To Jacques Roux-Bordier   19 mai 1805?

29 floréal au soir [19 mai 1805 1]

Mon cher Roux, j'ai voulu, pour répondre à vos questions relativement à Piestre, attendre d'avoir été à Auteuil. J'y ai dîné aujourd'hui chez M. de Tracy avec le maréchal de La Fayette, que j'ai eu un grand plaisir à examiner comme un homme extraordinaire, ou plutôt comme l'ami de Washington et l'un des fondamentateurs {sic} de la liberté de l'Amérique. J'éprouvais en le voyant un sentiment de vénération très singulier.

Quant au livre de Piestre 2, MM. de Tracy et Cabanis le trouvent inégal mais contenant ce qu'ils appellent de bonnes choses. L'un d'eux m'a dit que les vingt premières (pages) lui avaient paru extrêmement belles, mais que le reste n'y répondait pas partout. M. Cabanis disait aussi : cet homme est capable de faire très bien, mais tout ce qu'il dit n'est pas exact. M. de Tracy pense que c'est Guinguené qui a fait l'article de la Décade. Voilà, mon cher ami, les renseignements que je puis vous donner à cet égard ; mais, si la tolérance m'engage à vous les donner, elle ne saurait aller jusqu'à demander à ces messieurs d'en parler dans les journaux : c'est comme si j'engageais un apothicaire à mettre en vente de l'arsenic.

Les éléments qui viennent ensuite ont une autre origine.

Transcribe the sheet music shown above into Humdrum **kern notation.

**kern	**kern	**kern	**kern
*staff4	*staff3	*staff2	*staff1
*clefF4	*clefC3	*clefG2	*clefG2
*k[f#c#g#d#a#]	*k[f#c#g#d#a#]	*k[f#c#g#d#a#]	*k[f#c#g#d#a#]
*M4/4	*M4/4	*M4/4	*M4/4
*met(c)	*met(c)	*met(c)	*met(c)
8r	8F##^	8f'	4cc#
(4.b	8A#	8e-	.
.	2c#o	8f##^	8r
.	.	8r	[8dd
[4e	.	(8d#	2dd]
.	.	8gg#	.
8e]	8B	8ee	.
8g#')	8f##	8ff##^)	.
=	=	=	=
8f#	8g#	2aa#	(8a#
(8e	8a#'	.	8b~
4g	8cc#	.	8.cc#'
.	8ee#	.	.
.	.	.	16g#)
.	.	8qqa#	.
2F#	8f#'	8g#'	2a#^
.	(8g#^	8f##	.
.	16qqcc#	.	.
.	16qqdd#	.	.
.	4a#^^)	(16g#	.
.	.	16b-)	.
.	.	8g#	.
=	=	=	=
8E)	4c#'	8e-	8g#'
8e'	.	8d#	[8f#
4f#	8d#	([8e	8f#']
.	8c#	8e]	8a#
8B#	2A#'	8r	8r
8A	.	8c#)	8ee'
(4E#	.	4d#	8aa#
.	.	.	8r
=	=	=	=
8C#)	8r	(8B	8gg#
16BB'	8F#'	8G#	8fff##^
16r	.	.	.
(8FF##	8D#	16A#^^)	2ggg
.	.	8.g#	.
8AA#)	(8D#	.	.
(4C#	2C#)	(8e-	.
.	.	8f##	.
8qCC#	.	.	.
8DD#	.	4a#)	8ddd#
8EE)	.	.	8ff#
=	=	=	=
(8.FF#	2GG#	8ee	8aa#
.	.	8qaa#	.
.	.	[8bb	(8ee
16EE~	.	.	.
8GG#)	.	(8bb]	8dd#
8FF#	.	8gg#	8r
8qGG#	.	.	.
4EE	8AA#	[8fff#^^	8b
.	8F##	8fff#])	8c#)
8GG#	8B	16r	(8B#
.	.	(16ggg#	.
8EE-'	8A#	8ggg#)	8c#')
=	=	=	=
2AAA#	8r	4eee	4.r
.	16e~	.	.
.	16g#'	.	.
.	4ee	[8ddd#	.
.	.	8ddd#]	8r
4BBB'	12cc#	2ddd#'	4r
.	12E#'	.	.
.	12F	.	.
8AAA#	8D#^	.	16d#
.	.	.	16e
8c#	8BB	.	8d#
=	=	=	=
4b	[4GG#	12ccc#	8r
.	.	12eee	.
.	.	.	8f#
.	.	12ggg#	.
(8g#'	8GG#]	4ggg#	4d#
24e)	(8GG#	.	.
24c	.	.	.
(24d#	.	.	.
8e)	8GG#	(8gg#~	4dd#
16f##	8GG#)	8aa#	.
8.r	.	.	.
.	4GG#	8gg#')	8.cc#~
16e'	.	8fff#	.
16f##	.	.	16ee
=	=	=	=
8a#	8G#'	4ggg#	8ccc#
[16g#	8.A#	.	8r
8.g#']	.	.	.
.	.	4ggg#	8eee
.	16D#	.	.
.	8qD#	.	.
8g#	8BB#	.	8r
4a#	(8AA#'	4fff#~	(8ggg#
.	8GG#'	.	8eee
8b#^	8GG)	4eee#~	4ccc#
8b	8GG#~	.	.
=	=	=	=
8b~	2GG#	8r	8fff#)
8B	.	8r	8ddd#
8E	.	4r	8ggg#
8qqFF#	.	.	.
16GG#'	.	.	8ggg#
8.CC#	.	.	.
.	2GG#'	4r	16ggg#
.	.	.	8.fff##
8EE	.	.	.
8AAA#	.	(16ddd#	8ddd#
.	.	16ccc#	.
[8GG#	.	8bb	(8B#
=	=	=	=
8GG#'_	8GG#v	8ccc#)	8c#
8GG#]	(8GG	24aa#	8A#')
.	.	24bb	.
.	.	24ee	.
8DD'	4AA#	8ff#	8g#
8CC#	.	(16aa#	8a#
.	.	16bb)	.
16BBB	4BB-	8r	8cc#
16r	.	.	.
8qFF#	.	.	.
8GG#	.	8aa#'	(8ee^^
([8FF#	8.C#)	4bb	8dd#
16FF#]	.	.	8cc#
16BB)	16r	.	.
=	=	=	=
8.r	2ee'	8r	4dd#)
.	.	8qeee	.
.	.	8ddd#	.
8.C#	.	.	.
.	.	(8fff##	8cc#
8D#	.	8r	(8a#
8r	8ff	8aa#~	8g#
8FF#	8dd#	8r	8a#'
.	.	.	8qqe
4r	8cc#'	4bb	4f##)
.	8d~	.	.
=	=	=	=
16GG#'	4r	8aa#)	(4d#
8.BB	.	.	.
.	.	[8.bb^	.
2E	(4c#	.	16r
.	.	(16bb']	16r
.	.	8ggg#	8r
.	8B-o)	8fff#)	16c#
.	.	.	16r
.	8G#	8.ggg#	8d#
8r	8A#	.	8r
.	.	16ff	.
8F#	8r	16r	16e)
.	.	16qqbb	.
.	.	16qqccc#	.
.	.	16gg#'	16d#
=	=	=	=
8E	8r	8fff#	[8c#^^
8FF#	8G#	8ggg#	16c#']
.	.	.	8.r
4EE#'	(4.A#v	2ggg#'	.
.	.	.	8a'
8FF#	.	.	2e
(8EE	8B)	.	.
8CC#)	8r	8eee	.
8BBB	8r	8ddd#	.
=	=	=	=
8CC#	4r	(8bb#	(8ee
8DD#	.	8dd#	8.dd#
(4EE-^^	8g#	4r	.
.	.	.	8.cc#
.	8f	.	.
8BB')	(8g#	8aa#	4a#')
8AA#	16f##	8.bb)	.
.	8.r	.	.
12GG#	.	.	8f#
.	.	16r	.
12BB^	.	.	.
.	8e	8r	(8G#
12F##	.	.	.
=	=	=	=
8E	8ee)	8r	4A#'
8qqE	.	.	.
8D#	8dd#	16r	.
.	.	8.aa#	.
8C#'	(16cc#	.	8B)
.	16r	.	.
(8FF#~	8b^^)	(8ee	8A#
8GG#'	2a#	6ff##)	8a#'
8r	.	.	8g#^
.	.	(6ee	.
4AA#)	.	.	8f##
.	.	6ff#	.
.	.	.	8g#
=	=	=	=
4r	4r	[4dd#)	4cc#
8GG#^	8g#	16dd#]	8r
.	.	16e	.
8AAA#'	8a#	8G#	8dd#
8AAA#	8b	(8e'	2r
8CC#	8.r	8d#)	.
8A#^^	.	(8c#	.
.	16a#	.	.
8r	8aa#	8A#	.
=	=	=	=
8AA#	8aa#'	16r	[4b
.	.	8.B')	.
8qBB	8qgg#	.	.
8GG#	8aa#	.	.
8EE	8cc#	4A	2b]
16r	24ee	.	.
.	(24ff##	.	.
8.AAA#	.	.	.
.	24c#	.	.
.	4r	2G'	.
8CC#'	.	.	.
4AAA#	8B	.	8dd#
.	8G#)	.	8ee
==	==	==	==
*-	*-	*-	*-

Vous ne sauriez croire à quel point je suis curieux de connaître vos recherches physiognomoniques. Ne pourriez-vous m'en dire quelque chose dans votre prochaine lettre ? J'espère du moins que vous me les développerez quand nous nous verrons dans trois ou quatre mois. Je suis bien fâché que vous ne trouviez point de domaines qui vous conviennent auprès de Lyon. Ne quittez pas vos amis, cherchez encore et vous en trouverez, ou bien il s'en présentera qu'on n'a pas encore mis en vente. Quelle que soit votre résolution, je vous demande votre parole de ne pas quitter Lyon avant que les vacances me donnent la liberté d'y aller.

Dites, je vous prie, à M. d'Ambérieux combien je suis sensible à son amitié. Quel plaisir j'aurai à le revoir ainsi que tous mes amis de Lyon, ou plutôt mes seuls amis ! Faites mille amitiés de ma part à Bredin, Bonjour, etc. Parlez quelquefois de moi et aimez-moi toujours comme je vous aime. A. AMPÈRE

Pour remettre, s'il lui plaît, à M. Roux de Genève, à Lyon (Rhône)
(2) 29 floréal, 18 ou 19 mai 1804 ou 1805. Le calendrier républicain ayant cessé le 1er janvier 1806. Il est question du même groupe dans la Lettre 0282 et dans la Lettre 0288.
(3) Piestre, Jean-Louis Les crimes de la philosophie, Paris, 1804.